急性膵炎はその名の通り、突然何の前ぶれもなく激しい痛みに襲われます。お酒を大量に飲んだり、暴飲暴食をしたあとなどに起きやすく、飲酒や食事の数時間後に多く発症します。そのため、就寝中や明け方に痛み始めるケースが多く見られます。
急性膵炎の症状としては、激しい腹痛がみぞおちから左の上腹部にかけて起こります。これはちょうどすい臓の位置といえます。あまりの激しい痛みのためにまっすぐ立っていることができず、エビのように体を前屈させてうずくまる姿勢をとるのが特徴です。
このほか、痛みが背中側に広がる背部痛や、吐き気、嘔吐、発熱なども多く見られます。これらの急性膵炎の症状は安静にして自然に治まるものではないので、速やかに医療機関で適切な治療を受ける必要があります。
急性膵炎はその状態によって軽症、中等症、重症に区別されています、痛みが上腹部に限られており、炎症もすい臓やその周辺に限られている場合を軽症や中等症といいます。これらの急性膵炎はすい臓の細胞がほとんどダメージを受けていないため、適切な治療を行うことで回復することができます。
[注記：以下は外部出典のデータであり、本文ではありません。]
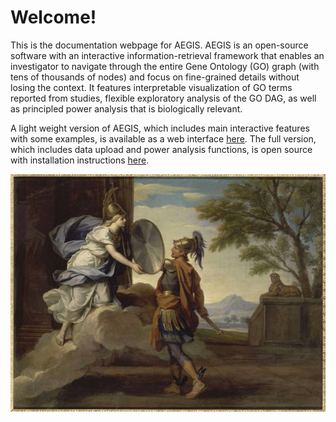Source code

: 
# Welcome!

This is the documentation webpage for AEGIS. AEGIS is an open-source software with an interactive information-retrieval framework that enables an investigator to navigate through the entire Gene Ontology (GO) graph (with tens of thousands of nodes) and focus on fine-grained details without losing the context. It features interpretable visualization of GO terms reported from studies, flexible exploratory analysis of the GO DAG, as well as principled power analysis that is biologically relevant.

A light weight version of AEGIS, which includes main interactive features with some examples,
is available as a web interface [here](https://aegis-viz.appspot.com/).
The full version, which includes data upload and power analysis functions, is open source with installation instructions [here](http://jasonjunjiezhu.com/aegis/).

<img src="img/aegis_painting.jpg" width="700px"/>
しかしながら、すい臓の自己消化が激しく進んだ重症の急性膵炎になると、すい臓の細胞が次々と消化され、腹腔内に消化酵素を大量に含んだ腹水がたまるようになります。この腹水が周囲の組織に炎症を引き起こし、全身に影響を与えるようになります。
重症急性膵炎の症状は、激しい腹痛や背部痛、吐き気、嘔吐などに加えて、ショック状態や呼吸困難、神経症状、意識障害など、全身にさまざまな症状が現れます。こうした重症例では急速に容態が悪化する危険性がありますので、迷わずに救急車を呼ぶようにしましょう。